Chris Confer and Marco Ramirez are searching for an answer to the question, “What does it take for the majority of the students in any school to be successful in mathematics?” That is a question many educators are finding themselves asking in 2012, especially with the increasing stress of high stakes testing. Confer and Ramirez take their question one important step further by asking: “What would it take to sustain that success?”
Small Steps, Big Changes seeks to help others benefit from the answers Confer and Ramirez have discovered as they’ve worked with their own school and others across the United States. It outlines eight essential ideas that they believe can guide schools to continuing success in mathematics learning and achievement.
Each essential idea has its own chapter, where the authors explain how that idea can be utilized to create positive change. At the end of each explanation, the authors provide three stories reflecting upon that essential idea. In each instance, the stories are told from the viewpoints of a principal, a coach, and a teacher.
Each school is unique
This book was very thorough in its descriptions, and I appreciated the variety of examples. Most of all, though, I was glad that the authors made it clear throughout the book that each school is unique and that what worked for one school may not work the same way for another.
Each school needs to find its own questions to fit its particular needs. It’s important that schools not just try to implement a specific example from the book, end up failing, and give up. Teachers and school leaders need to work together to define their unique circumstances and customize the ideas they find in Small Steps to fit their needs.
Essential ideas that resonated
One essential idea that I found helpful is the 80/20 rule. This rule says that educators need to put 80% of their attention on what matters most and spend no more than 20% of their time on things that are necessary but may not have long-term effects on the school. All of us who are teachers know how hard is to manage time because of all the different responsibilities placed upon us. This rule of thumb reminded me that I need to focus on the most important teaching tasks — the ones that will have bigger effects on my students — instead of spending so much time on tasks that do not benefit the school or students.
Another essential idea that resonated with me was intentionality. This chapter focused on how to create a culture of “can” in the classroom and specifically states, “A culture of ‘can’ is not created by teachers and principals alone; it comes about when students themselves discover that they can be successful.” (2012, p.134).
Teachers and principals can help students to feel successful by keeping high standards in the classroom and creating high-quality lessons. This is something that, as a teacher, I was happy to be reminded of, and it really got me questioning whether my lessons were helping to create a “can” culture.
Key elements of transformation
A key story in the book describes a multi-year effort led by Ramirez (principal) and Confer (instructional coach) to improve math instruction at a Tucson, AZ elementary school. The publisher’s description of the book summarizes what happened this way:
A few years into the change process, Pueblo Gardens — a school with 96 percent of its students at the poverty level and a high percentage of English language learners — had 94 percent of students meeting or exceeding state standards in third-grade mathematics. Over time, other grades achieved similarly high scores. And once the test scores rose, they were sustained at high levels.

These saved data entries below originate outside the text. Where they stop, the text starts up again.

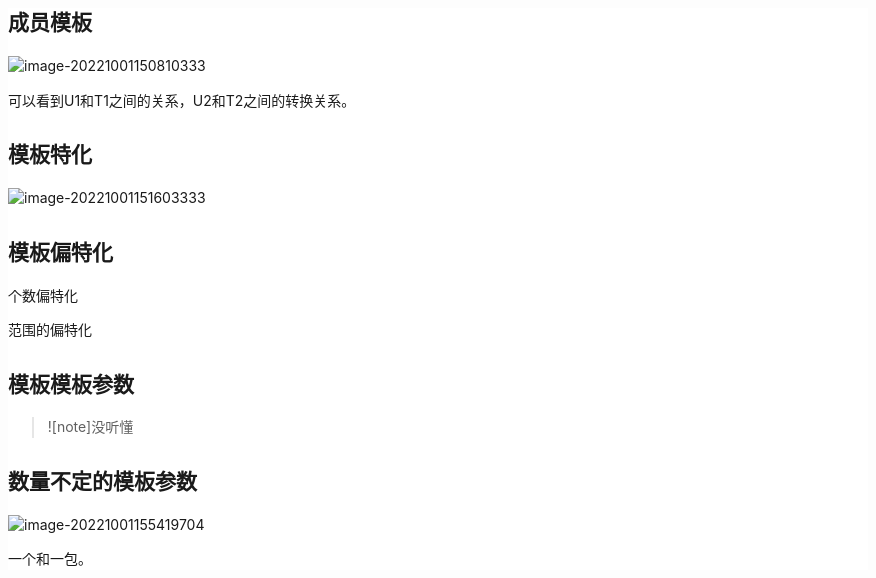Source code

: ## 成员模板

![image-20221001150810333](http://pic.shixiaocaia.fun/202210011508177.png)

可以看到U1和T1之间的关系，U2和T2之间的转换关系。

## 模板特化

 ![image-20221001151603333](http://pic.shixiaocaia.fun/202210011516941.png)

## 模板偏特化

个数偏特化

范围的偏特化

## 模板模板参数

> ![note]没听懂

## 数量不定的模板参数

![image-20221001155419704](http://pic.shixiaocaia.fun/202210011554745.png)

一个和一包。



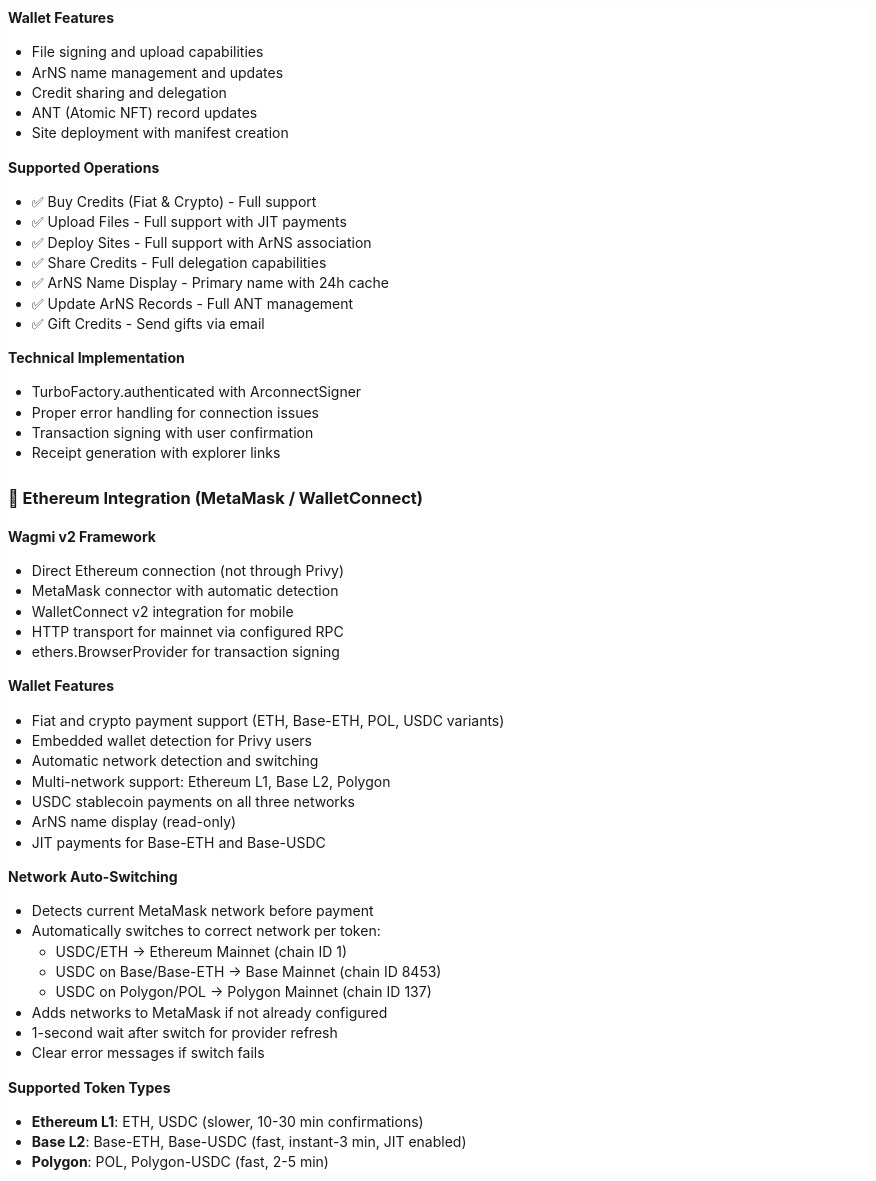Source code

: **Wallet Features**
- File signing and upload capabilities
- ArNS name management and updates
- Credit sharing and delegation
- ANT (Atomic NFT) record updates
- Site deployment with manifest creation

**Supported Operations**
- ✅ Buy Credits (Fiat & Crypto) - Full support
- ✅ Upload Files - Full support with JIT payments
- ✅ Deploy Sites - Full support with ArNS association
- ✅ Share Credits - Full delegation capabilities
- ✅ ArNS Name Display - Primary name with 24h cache
- ✅ Update ArNS Records - Full ANT management
- ✅ Gift Credits - Send gifts via email

**Technical Implementation**
- TurboFactory.authenticated with ArconnectSigner
- Proper error handling for connection issues
- Transaction signing with user confirmation
- Receipt generation with explorer links

### 🦊 Ethereum Integration (MetaMask / WalletConnect)

**Wagmi v2 Framework**
- Direct Ethereum connection (not through Privy)
- MetaMask connector with automatic detection
- WalletConnect v2 integration for mobile
- HTTP transport for mainnet via configured RPC
- ethers.BrowserProvider for transaction signing

**Wallet Features**
- Fiat and crypto payment support (ETH, Base-ETH, POL, USDC variants)
- Embedded wallet detection for Privy users
- Automatic network detection and switching
- Multi-network support: Ethereum L1, Base L2, Polygon
- USDC stablecoin payments on all three networks
- ArNS name display (read-only)
- JIT payments for Base-ETH and Base-USDC

**Network Auto-Switching**
- Detects current MetaMask network before payment
- Automatically switches to correct network per token:
  - USDC/ETH → Ethereum Mainnet (chain ID 1)
  - USDC on Base/Base-ETH → Base Mainnet (chain ID 8453)
  - USDC on Polygon/POL → Polygon Mainnet (chain ID 137)
- Adds networks to MetaMask if not already configured
- 1-second wait after switch for provider refresh
- Clear error messages if switch fails

**Supported Token Types**
- **Ethereum L1**: ETH, USDC (slower, 10-30 min confirmations)
- **Base L2**: Base-ETH, Base-USDC (fast, instant-3 min, JIT enabled)
- **Polygon**: POL, Polygon-USDC (fast, 2-5 min)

While I thought this book was very well written and had great examples of how to increase mathematical learning in a school, it was clear that a committed principal and a math coach were essential elements in achieving whole-school transformation at Pueblo Gardens. At my school there is no math coach, so I was unsure if this model would work well. The regular support of a math coach had a big part in helping teachers with the changes. I was also not sure how schools would be able to undertake this change if the principal was not on board.
It is always nice to hear a success story in education and this was clearly one example of that. I felt as though the eight essential practices were clearly defined and supported throughout this text. For a school searching for more success in mathematics, this is a definite read!
Michelle Schwartze is a middle school mathematics teacher. She has been teaching in the middle grades for the past 11 years in Peoria, Illinois. Michelle is currently taking classes towards a doctorate in Curriculum and Instruction with the hope of working in higher education.